Request:
List every line in the entries below that contains the string "label". Treat uppercase and lowercase letters as distinct.

The data:
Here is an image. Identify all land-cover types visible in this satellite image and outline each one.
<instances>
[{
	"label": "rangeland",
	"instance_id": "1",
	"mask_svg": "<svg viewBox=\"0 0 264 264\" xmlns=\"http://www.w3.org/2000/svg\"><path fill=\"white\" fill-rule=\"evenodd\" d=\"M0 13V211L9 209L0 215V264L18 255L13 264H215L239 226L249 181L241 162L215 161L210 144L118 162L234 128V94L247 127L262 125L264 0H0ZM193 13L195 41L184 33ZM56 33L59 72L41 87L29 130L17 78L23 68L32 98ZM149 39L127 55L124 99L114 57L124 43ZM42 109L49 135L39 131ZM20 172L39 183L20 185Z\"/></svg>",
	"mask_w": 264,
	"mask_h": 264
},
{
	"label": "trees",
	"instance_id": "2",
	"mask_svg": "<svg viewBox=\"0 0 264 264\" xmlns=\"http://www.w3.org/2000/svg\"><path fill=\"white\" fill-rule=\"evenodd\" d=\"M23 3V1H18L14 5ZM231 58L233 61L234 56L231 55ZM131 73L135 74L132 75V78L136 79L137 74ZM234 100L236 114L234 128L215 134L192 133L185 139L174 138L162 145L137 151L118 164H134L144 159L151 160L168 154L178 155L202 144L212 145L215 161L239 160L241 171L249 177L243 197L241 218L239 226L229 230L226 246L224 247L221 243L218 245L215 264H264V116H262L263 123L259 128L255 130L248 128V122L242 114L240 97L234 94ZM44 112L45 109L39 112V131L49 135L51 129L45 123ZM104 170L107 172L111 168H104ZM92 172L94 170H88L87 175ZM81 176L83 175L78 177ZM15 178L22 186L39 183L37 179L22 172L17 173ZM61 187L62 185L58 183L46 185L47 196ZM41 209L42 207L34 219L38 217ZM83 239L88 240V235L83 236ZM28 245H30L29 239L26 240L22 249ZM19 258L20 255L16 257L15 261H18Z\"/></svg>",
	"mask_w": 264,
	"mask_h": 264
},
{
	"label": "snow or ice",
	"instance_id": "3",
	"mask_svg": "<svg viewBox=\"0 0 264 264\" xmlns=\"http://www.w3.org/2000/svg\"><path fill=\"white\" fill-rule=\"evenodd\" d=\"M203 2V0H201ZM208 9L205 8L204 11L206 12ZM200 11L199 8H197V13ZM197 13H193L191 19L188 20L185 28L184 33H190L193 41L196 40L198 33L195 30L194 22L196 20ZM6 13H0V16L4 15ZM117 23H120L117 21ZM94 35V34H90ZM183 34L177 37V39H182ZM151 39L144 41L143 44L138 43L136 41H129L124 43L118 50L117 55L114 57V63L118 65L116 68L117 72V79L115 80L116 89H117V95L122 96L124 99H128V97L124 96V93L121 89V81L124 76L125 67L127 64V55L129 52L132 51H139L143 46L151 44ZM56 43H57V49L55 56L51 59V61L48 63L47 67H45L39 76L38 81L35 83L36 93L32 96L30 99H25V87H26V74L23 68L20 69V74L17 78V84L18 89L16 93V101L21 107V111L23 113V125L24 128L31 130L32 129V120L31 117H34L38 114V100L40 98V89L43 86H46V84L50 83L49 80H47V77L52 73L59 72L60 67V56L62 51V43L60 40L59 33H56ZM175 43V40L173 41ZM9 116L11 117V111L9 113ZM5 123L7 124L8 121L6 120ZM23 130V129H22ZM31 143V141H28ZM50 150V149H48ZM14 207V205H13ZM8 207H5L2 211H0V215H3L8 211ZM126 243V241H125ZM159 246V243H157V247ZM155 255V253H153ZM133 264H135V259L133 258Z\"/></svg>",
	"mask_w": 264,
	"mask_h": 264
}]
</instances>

Right answer:
	"label": "rangeland",
	"label": "trees",
	"label": "snow or ice",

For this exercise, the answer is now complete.